▸ **Quellenauszug**
▼

Reiche Familien riskieren mehr

Interview von Daniel Mohr, FAZ

Immobilien und Aktien sind bei reichen Familien gefragt, Infrastruktur bleibt dagegen ein Nischenthema. Wie Millionäre angesichts von Minizinsen jetzt ihr Geld anlegen.

Nicht nur der Kleinanleger fürchtet angesichts der Minizinsen auf dem Sparbuch um seine Altersvorsorge, auch vermögende Familien sehen in der Geldpolitik der Europäischen Zentralbank (EZB) das größte Risiko für ihr Vermögen. Anders als viele Kleinsparer gibt sich der Großteil der reichen Familien aber auch im Niedrigzinsumfeld nicht mit einem bloßen Erhalt des Vermögens zufrieden, sondern ist mitunter zu spekulativen Risiken bereit.

▲

(Dateneinträge)

▼

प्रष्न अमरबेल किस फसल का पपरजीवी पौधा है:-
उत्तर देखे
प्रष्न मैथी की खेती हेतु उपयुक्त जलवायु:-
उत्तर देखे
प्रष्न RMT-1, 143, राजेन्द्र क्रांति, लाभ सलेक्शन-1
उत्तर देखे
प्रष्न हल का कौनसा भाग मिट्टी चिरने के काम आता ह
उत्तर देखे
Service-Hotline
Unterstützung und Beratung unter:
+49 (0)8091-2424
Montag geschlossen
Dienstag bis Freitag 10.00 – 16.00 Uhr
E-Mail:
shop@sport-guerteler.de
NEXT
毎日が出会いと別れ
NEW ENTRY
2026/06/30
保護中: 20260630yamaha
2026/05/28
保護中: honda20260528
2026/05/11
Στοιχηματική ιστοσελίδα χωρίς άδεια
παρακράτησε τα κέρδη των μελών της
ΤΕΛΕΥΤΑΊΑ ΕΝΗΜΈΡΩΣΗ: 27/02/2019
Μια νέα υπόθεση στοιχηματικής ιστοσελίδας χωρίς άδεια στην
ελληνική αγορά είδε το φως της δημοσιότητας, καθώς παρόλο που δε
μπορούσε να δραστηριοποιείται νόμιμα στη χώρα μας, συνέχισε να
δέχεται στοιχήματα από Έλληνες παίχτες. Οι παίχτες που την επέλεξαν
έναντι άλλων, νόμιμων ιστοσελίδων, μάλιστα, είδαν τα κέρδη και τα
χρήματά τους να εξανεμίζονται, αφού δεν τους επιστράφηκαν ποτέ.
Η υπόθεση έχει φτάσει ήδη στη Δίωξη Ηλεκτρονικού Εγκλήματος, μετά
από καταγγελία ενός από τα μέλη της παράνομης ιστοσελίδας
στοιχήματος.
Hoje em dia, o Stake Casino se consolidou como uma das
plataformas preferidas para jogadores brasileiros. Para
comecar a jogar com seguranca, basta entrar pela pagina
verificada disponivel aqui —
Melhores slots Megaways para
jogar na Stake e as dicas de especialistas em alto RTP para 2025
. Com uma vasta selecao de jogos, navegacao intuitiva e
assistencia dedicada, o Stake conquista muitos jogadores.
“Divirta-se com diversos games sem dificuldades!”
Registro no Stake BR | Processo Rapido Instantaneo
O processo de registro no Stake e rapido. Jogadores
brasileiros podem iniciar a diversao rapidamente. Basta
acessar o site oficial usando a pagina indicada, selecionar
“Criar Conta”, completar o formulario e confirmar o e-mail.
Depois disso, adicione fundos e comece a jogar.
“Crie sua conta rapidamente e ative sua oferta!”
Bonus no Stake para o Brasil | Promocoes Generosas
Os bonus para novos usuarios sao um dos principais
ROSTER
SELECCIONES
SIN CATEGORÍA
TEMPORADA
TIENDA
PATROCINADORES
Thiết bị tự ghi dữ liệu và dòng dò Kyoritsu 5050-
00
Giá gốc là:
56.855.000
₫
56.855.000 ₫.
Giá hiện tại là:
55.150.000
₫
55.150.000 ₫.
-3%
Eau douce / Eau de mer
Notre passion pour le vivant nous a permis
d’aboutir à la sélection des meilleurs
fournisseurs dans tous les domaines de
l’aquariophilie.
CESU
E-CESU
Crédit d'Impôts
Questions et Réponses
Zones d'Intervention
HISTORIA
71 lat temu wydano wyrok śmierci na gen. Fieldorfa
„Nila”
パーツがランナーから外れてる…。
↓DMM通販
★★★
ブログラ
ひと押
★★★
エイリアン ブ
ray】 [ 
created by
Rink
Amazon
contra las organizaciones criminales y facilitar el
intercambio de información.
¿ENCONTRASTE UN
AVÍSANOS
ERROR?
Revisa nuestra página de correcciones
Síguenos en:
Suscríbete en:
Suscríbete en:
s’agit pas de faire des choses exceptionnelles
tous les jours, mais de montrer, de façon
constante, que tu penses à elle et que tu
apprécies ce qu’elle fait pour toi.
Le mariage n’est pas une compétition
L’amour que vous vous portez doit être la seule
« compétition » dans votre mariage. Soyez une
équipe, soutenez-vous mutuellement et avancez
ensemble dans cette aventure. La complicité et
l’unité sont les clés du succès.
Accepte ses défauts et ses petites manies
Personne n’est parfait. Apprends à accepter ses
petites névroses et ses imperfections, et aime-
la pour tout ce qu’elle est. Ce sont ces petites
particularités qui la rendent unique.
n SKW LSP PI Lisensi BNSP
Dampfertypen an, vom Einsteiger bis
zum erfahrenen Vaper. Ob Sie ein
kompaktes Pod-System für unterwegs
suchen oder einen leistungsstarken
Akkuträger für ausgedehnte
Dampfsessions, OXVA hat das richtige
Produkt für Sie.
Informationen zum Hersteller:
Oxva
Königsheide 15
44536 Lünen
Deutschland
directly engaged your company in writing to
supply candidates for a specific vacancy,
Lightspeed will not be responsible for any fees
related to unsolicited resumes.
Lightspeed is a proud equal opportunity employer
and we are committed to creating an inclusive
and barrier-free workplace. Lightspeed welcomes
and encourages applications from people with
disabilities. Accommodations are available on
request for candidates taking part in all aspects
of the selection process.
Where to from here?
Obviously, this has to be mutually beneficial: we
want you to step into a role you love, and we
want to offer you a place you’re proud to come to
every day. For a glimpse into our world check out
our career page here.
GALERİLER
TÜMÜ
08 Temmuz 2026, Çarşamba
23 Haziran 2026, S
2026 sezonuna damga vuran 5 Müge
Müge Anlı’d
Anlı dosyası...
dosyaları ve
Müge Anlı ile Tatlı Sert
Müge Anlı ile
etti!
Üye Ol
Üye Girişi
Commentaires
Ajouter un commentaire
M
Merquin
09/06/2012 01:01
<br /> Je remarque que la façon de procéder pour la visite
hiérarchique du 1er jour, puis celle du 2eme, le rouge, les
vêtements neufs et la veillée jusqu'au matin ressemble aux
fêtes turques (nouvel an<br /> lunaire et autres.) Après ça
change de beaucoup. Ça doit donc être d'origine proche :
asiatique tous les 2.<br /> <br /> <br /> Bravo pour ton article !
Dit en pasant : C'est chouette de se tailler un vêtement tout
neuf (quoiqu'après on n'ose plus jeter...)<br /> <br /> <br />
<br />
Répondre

▲

▸ **Ihre Aufgaben**
1 > Tauschen Sie im Abschnitt des Artikels über die Geldanlage reicher Familien, der mit den Worten "Reiche Familien riskieren" beginnt und mit "spekulativen Risiken bereit." endet, "Minizinsen" gegen "Niedrigzinsen" aus und geben Sie den so geänderten Abschnitt wieder.
2 > Stellen Sie die Zeilen der Auflistung vom Anfang bis einschließlich der Zeile mit "Η υπόθεση έχει" als JSON-Liste von Zeichenketten dar, mit einem Eintrag je Zeile und ohne Leerzeilen.
Der Artikel über die Geldanlage reicher Familien und die Auflistung stehen in keinem inhaltlichen Zusammenhang.

▸ **Lösungsübersicht**
1 >
Reiche Familien riskieren mehr

Interview von Daniel Mohr, FAZ

Immobilien und Aktien sind bei reichen Familien gefragt, Infrastruktur bleibt dagegen ein Nischenthema. Wie Millionäre angesichts von Niedrigzinsen jetzt ihr Geld anlegen.

Nicht nur der Kleinanleger fürchtet angesichts der Niedrigzinsen auf dem Sparbuch um seine Altersvorsorge, auch vermögende Familien sehen in der Geldpolitik der Europäischen Zentralbank (EZB) das größte Risiko für ihr Vermögen. Anders als viele Kleinsparer gibt sich der Großteil der reichen Familien aber auch im Niedrigzinsumfeld nicht mit einem bloßen Erhalt des Vermögens zufrieden, sondern ist mitunter zu spekulativen Risiken bereit.

2 >
[
  "प्रष्न अमरबेल किस फसल का पपरजीवी पौधा है:-",
  "उत्तर देखे",
  "प्रष्न मैथी की खेती हेतु उपयुक्त जलवायु:-",
  "उत्तर देखे",
  "प्रष्न RMT-1, 143, राजेन्द्र क्रांति, लाभ सलेक्शन-1",
  "उत्तर देखे",
  "प्रष्न हल का कौनसा भाग मिट्टी चिरने के काम आता ह",
  "उत्तर देखे",
  "Service-Hotline",
  "Unterstützung und Beratung unter:",
  "+49 (0)8091-2424",
  "Montag geschlossen",
  "Dienstag bis Freitag 10.00 – 16.00 Uhr",
  "E-Mail:",
  "shop@sport-guerteler.de",
  "NEXT",
  "毎日が出会いと別れ",
  "NEW ENTRY",
  "2026/06/30",
  "保護中: 20260630yamaha",
  "2026/05/28",
  "保護中: honda20260528",
  "2026/05/11",
  "Στοιχηματική ιστοσελίδα χωρίς άδεια",
  "παρακράτησε τα κέρδη των μελών της",
  "ΤΕΛΕΥΤΑΊΑ ΕΝΗΜΈΡΩΣΗ: 27/02/2019",
  "Μια νέα υπόθεση στοιχηματικής ιστοσελίδας χωρίς άδεια στην",
  "ελληνική αγορά είδε το φως της δημοσιότητας, καθώς παρόλο που δε",
  "μπορούσε να δραστηριοποιείται νόμιμα στη χώρα μας, συνέχισε να",
  "δέχεται στοιχήματα από Έλληνες παίχτες. Οι παίχτες που την επέλεξαν",
  "έναντι άλλων, νόμιμων ιστοσελίδων, μάλιστα, είδαν τα κέρδη και τα",
  "χρήματά τους να εξανεμίζονται, αφού δεν τους επιστράφηκαν ποτέ.",
  "Η υπόθεση έχει φτάσει ήδη στη Δίωξη Ηλεκτρονικού Εγκλήματος, μετά"
]